RBAC (Role-Based Access Control)

  • Use Case: The most common authorization method, used to finely tune permissions at a granular level based on the roles assigned to users or groups.
  • Example: Granting a developer read-only access to Pods in a specific namespace.

ABAC (Attribute-Based Access Control)

  • Use Case: Used in environments requiring complex access control decisions based on attributes of the user, resource, or environment.
  • Example: Allowing access to a resource based on the department attribute of the user and the sensitivity attribute of the resource.

Node Authorization

  • Use Case: Specific to controlling what actions a Kubernetes node can perform, primarily in secure or multi-tenant environments.
  • Example: Restricting nodes to only read Secrets and ConfigMaps referenced by the Pods running on them.

Webhook

  • Use Case: Used when integrating Kubernetes with external authorization systems for complex security environments.
  • Example: Integrating with an external policy engine that evaluates whether a particular action should be allowed based on external data not available within Kubernetes.

Admission Control

Admission Control in Kubernetes is a process that intercepts requests to the Kubernetes API before they are persisted to ensure that they meet specific criteria set by the administrator.
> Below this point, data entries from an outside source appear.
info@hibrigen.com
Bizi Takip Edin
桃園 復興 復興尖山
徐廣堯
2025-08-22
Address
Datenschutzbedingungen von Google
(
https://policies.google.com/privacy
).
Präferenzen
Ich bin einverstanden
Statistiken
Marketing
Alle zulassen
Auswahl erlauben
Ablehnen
Admission Controllers are plugins that govern and enforce how the cluster is used.

Admission controllers are not enabled by default. They must be explicitly configured and enabled when starting the Kubernetes API server. The admission control process is specified through the –enable-admission-plugins flag on the API server.
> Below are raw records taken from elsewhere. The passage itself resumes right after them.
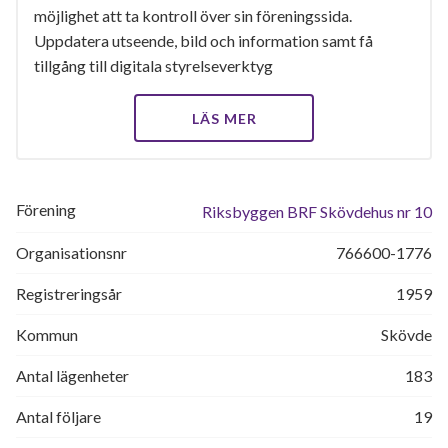
möjlighet att ta kontroll över sin föreningssida.
Uppdatera utseende, bild och information samt få
tillgång till digitala styrelseverktyg
LÄS MER
Förening
Riksbyggen BRF Skövdehus nr 10
Organisationsnr
766600-1776
Registreringsår
1959
Kommun
Skövde
Antal lägenheter
183
Antal följare
19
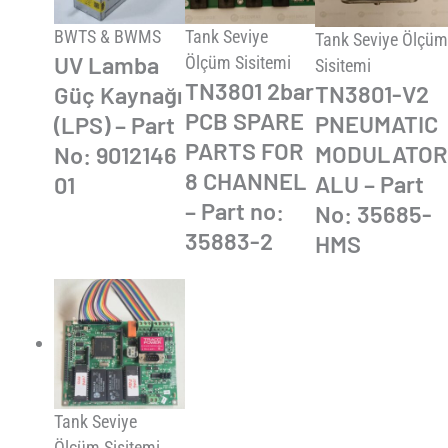
BWTS & BWMS
Tank Seviye
Tank Seviye Ölçüm
UV Lamba
Ölçüm Sisitemi
Sisitemi
TN3801 2bar
TN3801-V2
Güç Kaynağı
PCB SPARE
PNEUMATIC
(LPS) – Part
PARTS FOR
MODULATOR
No: 9012146
8 CHANNEL
ALU – Part
01
– Part no:
No: 35685-
35883-2
HMS
Tank Seviye
Ölçüm Sisitemi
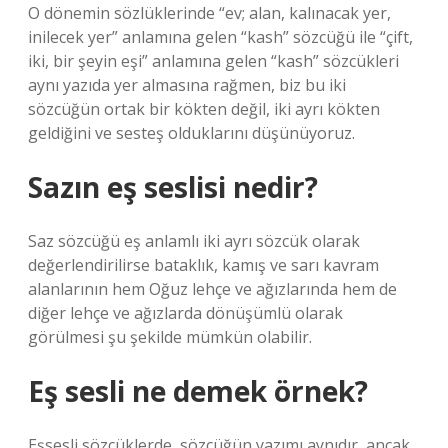
O dönemin sözlüklerinde “ev; alan, kalınacak yer,
inilecek yer” anlamına gelen “kash” sözcüğü ile “çift,
iki, bir şeyin eşi” anlamına gelen “kash” sözcükleri
aynı yazıda yer almasına rağmen, biz bu iki
sözcüğün ortak bir kökten değil, iki ayrı kökten
geldiğini ve sesteş olduklarını düşünüyoruz.
Sazın eş seslisi nedir?
Saz sözcüğü eş anlamlı iki ayrı sözcük olarak
değerlendirilirse bataklık, kamış ve sarı kavram
alanlarının hem Oğuz lehçe ve ağızlarında hem de
diğer lehçe ve ağızlarda dönüşümlü olarak
görülmesi şu şekilde mümkün olabilir.
Eş sesli ne demek örnek?
Eşsesli sözcüklerde, sözcüğün yazımı aynıdır, ancak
Common Admission Controllers

Pod Security Policies (PSP)

  • Use Case: Ensures that Pods meet security requirements by denying the creation of Pods that do not adhere to defined policies.
  • Example: Restricting the use of privileged containers or the host network.

ResourceQuota

  • Use Case: Enforces limits on the aggregate resource consumption per namespace.
  • Example: Preventing any one namespace from using more than a certain amount of CPU or memory resources.

LimitRanger

  • Use Case: Enforces defaults and limits on the sizes of resources like Pods, containers, and PersistentVolumeClaims.
  • Example: Ensuring that every Pod has a memory request and limit to avoid resource exhaustion.

Summary

Authentication, authorization, and admission control are foundational to Kubernetes security, ensuring only authenticated and authorized actions that meet the cluster’s policy requirements are performed within the cluster.

Task 1 Investigate your k8s environment

K8s investigation
  • Who are you?
kubectl config view --minify -o jsonpath='{.users[0].name}'
  • Which cluster are you connected to?
kubectl config current-context
  • What can you do?

For example, check whether you have permission to read configmaps in the kube-system namespace:

kubectl auth can-i list configmaps -n kube-system

Check whether you are allowed to do anything in all namespaces:

kubectl auth can-i '*' '*' -A
  • How do you authenticate to your cluster?
kubectl config view
Expected result
apiVersion: v1
clusters:
- cluster:
    certificate-authority-data: DATA+OMITTED
    server: https://k8strainingmaster1.westus.cloudapp.azure.com:6443
  name: kubernetes
contexts:
- context:
    cluster: kubernetes
    user: kubernetes-admin
  name: kubernetes-admin@kubernetes
current-context: kubernetes-admin@kubernetes
kind: Config
preferences: {}
users:
- name: kubernetes-admin
  user:
    client-certificate-data: DATA+OMITTED
    client-key-data: DATA+OMITTED

The user “kubernetes-admin” uses a certificate and key to authenticate itself to the Kubernetes API.

apiVersion: v1
clusters:
- cluster:
    certificate-authority-data: DATA+OMITTED
    server: https://k8s51-aks--k8s51-k8s101-wor-02b500-zf9ekyl6.hcp.eastus.azmk8s.io:443
  name: k8s51-aks-cluster
contexts:
- context:
    cluster: k8s51-aks-cluster
    user: clusterUser_k8s51-k8s101-workshop_k8s51-aks-cluster
  name: k8s51-aks-cluster
current-context: k8s51-aks-cluster
kind: Config
preferences: {}
users:
- name: clusterUser_k8s51-k8s101-workshop_k8s51-aks-cluster
  user:
    client-certificate-data: DATA+OMITTED
    client-key-data: DATA+OMITTED
    token: REDACTED

The user “clusterUser_k8s51-k8s101-workshop_k8s51-aks-cluster” uses a certificate and key to authenticate itself to the Kubernetes API.